→ Reading passage
* * *

There are always two sides to a story. For many years it was hailed as the pill that gave humanity, to a large extent, a taste of unparalleled peace and prosperity. 

Developing nations, for instance, experienced improved standards of living as the world embraced globalisation. Data from the World Bank shows that poverty was reduced to 35% by 1990. Since then, nearly 1.1 billion people have moved out of extreme poverty, including about 800 million from China, which opened its borders to foreign investments in the 1970s. 

Average per-capita income also doubled in the past three decades, and average life expectancy globally increased by 10 years. Without a doubt, globalisation has benefited society in more ways than we can imagine, not just in terms of commerce and trade.  

Besides paving the way for bigger and more open markets, as well as access to international talent, it has also led to the worldwide spread of culture, information and technology, among others benefits that such interconnectedness brings.  

Butterfly Defect 

Yet, for some, globalisation has seen its better days. The disillusionment with globalisation appears to stem from what experts call its Butterfly Defect, where the hyper connectivity of complex systems, not just economies, has led to the spread of risks and vulnerabilities, not just benefits. 

As an example, while major financial hubs generate immense fiscal opportunities in a globalised economy, they also sometimes become sources of financial contagions. Airport hubs in an increasingly connected world facilitate travel and logistics, but they can also be used to move illicit goods.  

For a growing number of people, the prosperity pill has serious side effects, including increased inequality between the rich and poor.  

Workers in leading industrial markets such as the US, Britain and France are being forced to develop new skills or risk unemployment as production of goods continue to be outsourced, including services.  

Growing adoption of new technologies such as automation and digitalisation have also contributed to agitation in the labour sector, which could bring about more job cuts or losses — although many argue that it will free employees up to do more meaningful work.  

Pandemic as poster boy for deglobalisation 

The spread of Covid-19 has changed our lives drastically. Though vaccinations are helping ease the ill-effects of the pandemic, the world has completely been disrupted in a lot of ways.

* * *

→ Supplied information
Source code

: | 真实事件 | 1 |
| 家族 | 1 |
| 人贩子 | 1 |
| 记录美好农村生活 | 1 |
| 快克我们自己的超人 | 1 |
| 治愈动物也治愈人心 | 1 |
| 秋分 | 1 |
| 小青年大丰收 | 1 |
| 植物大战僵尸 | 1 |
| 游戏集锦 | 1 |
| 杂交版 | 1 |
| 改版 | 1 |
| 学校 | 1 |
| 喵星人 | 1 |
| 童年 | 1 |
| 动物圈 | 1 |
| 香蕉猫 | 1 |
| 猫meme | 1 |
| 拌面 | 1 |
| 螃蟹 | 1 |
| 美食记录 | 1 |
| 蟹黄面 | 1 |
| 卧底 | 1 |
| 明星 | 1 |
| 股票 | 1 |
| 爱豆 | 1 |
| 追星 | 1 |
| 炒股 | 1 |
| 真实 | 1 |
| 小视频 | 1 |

* * *

→ Problems to work on
• A. Answer these questions from the passage on globalization, marking each answer (i), (ii) or (iii) to match:
(i) How many people have moved out of extreme poverty since 1990?
(ii) By how many years did average life expectancy increase globally?
(iii) Which three leading industrial markets are named where workers must develop new skills or risk unemployment?
• B. Print the stretch of the passage on globalization from "Yet, for some, globalisation has" through "move illicit goods.".

→ Solutions by task
• A.
(i) Nearly 1.1 billion people
(ii) 10 years
(iii) The US, Britain and France

• B.
Yet, for some, globalisation has seen its better days. The disillusionment with globalisation appears to stem from what experts call its Butterfly Defect, where the hyper connectivity of complex systems, not just economies, has led to the spread of risks and vulnerabilities, not just benefits. 

As an example, while major financial hubs generate immense fiscal opportunities in a globalised economy, they also sometimes become sources of financial contagions. Airport hubs in an increasingly connected world facilitate travel and logistics, but they can also be used to move illicit goods.